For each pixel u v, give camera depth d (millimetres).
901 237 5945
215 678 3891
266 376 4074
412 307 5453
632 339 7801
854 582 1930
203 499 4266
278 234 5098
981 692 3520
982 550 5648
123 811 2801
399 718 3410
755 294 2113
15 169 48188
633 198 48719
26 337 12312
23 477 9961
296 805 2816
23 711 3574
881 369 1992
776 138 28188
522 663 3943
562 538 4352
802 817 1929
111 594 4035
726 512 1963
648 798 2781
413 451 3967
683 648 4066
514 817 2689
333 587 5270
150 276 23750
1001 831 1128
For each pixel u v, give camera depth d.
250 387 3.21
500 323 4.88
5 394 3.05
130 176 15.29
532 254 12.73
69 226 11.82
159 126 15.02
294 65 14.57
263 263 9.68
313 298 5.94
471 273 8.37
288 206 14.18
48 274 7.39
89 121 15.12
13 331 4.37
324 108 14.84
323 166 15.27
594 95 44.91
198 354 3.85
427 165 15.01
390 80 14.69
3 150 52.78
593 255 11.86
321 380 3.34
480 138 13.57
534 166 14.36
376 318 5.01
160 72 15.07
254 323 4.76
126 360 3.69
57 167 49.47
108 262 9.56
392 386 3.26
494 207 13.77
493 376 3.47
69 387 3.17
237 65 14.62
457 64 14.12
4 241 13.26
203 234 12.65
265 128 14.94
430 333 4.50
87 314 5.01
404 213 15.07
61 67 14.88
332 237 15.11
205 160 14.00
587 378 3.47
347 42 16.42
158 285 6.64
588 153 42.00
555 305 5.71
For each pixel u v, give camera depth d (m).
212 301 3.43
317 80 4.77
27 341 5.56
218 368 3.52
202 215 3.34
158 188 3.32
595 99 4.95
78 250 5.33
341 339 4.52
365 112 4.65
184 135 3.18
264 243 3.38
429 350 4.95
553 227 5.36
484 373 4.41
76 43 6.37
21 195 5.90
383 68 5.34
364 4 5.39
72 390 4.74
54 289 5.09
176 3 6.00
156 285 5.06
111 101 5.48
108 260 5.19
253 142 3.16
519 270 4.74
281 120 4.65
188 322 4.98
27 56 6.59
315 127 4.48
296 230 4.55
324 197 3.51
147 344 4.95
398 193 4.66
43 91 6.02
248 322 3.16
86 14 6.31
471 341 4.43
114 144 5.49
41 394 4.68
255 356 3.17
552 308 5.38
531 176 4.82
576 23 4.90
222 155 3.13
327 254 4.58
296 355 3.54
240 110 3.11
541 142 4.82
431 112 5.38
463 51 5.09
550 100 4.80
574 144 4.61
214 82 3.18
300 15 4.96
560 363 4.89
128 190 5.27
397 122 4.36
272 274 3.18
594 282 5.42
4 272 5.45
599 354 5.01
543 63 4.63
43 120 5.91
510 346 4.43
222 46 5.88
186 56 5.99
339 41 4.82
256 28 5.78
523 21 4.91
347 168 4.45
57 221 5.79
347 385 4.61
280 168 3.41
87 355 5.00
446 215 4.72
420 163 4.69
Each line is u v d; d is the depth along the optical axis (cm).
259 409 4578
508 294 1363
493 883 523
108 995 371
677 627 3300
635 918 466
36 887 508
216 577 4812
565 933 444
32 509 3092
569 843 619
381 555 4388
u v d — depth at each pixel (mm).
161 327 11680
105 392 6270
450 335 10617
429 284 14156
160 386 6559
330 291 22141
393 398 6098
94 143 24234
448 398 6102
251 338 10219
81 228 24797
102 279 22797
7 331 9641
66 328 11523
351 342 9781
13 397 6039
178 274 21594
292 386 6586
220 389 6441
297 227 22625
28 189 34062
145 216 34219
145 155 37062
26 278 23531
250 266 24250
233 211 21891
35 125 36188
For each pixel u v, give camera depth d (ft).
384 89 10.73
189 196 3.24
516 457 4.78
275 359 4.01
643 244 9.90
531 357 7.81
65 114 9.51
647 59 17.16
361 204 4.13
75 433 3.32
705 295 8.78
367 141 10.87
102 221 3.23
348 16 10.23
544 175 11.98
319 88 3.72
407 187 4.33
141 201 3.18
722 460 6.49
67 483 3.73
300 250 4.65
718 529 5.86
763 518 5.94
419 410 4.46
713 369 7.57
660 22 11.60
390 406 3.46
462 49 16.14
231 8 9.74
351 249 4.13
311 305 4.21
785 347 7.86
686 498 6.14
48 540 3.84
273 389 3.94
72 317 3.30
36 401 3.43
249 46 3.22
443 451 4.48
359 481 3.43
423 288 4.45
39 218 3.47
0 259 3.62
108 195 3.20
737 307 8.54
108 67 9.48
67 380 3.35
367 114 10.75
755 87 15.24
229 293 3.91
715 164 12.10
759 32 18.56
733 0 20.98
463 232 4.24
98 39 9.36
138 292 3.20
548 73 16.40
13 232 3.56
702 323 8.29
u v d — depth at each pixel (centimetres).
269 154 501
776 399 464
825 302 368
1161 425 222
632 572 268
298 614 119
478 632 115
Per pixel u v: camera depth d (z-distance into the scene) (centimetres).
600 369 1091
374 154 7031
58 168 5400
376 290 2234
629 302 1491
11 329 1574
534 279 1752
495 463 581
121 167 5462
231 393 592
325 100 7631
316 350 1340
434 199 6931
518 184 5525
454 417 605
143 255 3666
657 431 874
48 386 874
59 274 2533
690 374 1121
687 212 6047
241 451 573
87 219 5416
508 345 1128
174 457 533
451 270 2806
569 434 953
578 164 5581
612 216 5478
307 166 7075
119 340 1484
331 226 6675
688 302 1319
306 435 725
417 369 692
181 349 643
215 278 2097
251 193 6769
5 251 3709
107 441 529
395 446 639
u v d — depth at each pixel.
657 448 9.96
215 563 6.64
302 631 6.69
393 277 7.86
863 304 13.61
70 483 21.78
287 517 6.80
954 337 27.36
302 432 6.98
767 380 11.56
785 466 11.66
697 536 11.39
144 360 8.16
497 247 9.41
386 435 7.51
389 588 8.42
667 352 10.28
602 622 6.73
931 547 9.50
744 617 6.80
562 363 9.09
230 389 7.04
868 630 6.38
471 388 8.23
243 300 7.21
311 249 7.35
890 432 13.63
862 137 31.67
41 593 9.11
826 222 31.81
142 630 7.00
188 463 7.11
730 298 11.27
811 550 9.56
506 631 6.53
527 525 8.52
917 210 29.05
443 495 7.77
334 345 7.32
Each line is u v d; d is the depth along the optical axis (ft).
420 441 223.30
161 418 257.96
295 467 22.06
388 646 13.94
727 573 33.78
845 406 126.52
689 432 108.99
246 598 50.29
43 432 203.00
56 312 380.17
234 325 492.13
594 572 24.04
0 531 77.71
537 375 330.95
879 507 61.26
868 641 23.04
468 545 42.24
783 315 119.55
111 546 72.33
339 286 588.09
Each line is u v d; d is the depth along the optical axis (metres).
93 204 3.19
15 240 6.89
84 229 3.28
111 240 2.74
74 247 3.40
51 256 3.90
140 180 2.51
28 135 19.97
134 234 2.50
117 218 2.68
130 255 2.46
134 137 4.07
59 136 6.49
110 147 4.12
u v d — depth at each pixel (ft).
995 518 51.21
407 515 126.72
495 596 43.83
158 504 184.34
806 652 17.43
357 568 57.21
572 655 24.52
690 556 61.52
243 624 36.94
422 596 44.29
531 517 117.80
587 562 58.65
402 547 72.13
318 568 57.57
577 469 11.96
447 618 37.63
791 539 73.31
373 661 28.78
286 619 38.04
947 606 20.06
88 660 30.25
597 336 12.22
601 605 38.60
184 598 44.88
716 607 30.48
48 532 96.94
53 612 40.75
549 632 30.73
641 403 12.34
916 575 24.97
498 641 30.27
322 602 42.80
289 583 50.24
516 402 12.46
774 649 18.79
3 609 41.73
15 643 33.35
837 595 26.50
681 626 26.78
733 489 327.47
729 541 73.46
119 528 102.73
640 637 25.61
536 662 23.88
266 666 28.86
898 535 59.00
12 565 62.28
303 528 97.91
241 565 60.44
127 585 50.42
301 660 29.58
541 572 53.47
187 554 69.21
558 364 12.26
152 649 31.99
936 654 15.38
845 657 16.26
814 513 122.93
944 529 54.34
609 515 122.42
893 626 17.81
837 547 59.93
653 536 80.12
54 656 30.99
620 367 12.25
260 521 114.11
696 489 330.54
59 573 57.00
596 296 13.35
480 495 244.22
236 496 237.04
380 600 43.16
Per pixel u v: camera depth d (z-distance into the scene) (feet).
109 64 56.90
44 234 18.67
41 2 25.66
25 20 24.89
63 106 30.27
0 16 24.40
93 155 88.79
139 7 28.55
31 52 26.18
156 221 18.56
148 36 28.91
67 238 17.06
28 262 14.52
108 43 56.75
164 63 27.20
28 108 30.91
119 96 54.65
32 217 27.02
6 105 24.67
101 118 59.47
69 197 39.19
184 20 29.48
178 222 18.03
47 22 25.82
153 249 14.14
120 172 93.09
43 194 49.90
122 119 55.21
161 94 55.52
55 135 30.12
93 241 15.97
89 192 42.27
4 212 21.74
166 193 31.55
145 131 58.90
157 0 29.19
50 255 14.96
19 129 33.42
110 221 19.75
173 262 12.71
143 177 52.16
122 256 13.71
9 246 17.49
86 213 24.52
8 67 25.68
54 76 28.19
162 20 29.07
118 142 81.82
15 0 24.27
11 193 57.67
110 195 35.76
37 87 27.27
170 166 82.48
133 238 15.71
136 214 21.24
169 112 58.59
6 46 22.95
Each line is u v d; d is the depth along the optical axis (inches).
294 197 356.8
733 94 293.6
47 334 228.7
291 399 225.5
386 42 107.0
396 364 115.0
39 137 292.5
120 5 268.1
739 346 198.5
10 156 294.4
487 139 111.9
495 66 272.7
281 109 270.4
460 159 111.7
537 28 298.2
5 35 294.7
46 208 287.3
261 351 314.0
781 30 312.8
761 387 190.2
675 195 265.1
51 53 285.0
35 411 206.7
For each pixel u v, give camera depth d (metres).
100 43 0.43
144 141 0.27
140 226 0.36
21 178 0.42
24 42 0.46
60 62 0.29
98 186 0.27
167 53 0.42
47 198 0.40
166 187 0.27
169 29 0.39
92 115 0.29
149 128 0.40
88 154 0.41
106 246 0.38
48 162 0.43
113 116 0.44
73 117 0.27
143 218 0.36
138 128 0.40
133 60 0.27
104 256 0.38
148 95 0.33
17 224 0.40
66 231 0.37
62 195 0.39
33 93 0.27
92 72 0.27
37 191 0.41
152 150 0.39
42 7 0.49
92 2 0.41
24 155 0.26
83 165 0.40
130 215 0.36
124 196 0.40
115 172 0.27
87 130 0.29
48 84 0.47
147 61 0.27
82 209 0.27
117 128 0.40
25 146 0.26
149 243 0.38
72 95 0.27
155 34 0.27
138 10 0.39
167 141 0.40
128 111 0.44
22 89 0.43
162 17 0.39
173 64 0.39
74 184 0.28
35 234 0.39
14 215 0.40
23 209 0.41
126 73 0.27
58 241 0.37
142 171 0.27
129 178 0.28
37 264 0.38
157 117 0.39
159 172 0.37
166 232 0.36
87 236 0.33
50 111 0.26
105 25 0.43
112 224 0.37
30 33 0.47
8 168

***

- [REQUIRED ACTION]: Above are the records. Copy the lines beginning at the one that has "806 652 17.43" and ending with the one that has "837 547 59.93", unchanged.

- [THE ANSWER]:
806 652 17.43
357 568 57.21
572 655 24.52
690 556 61.52
243 624 36.94
422 596 44.29
531 517 117.80
587 562 58.65
402 547 72.13
318 568 57.57
577 469 11.96
447 618 37.63
791 539 73.31
373 661 28.78
286 619 38.04
947 606 20.06
88 660 30.25
597 336 12.22
601 605 38.60
184 598 44.88
716 607 30.48
48 532 96.94
53 612 40.75
549 632 30.73
641 403 12.34
916 575 24.97
498 641 30.27
322 602 42.80
289 583 50.24
516 402 12.46
774 649 18.79
3 609 41.73
15 643 33.35
837 595 26.50
681 626 26.78
733 489 327.47
729 541 73.46
119 528 102.73
640 637 25.61
536 662 23.88
266 666 28.86
898 535 59.00
12 565 62.28
303 528 97.91
241 565 60.44
127 585 50.42
301 660 29.58
541 572 53.47
187 554 69.21
558 364 12.26
152 649 31.99
936 654 15.38
845 657 16.26
814 513 122.93
944 529 54.34
609 515 122.42
893 626 17.81
837 547 59.93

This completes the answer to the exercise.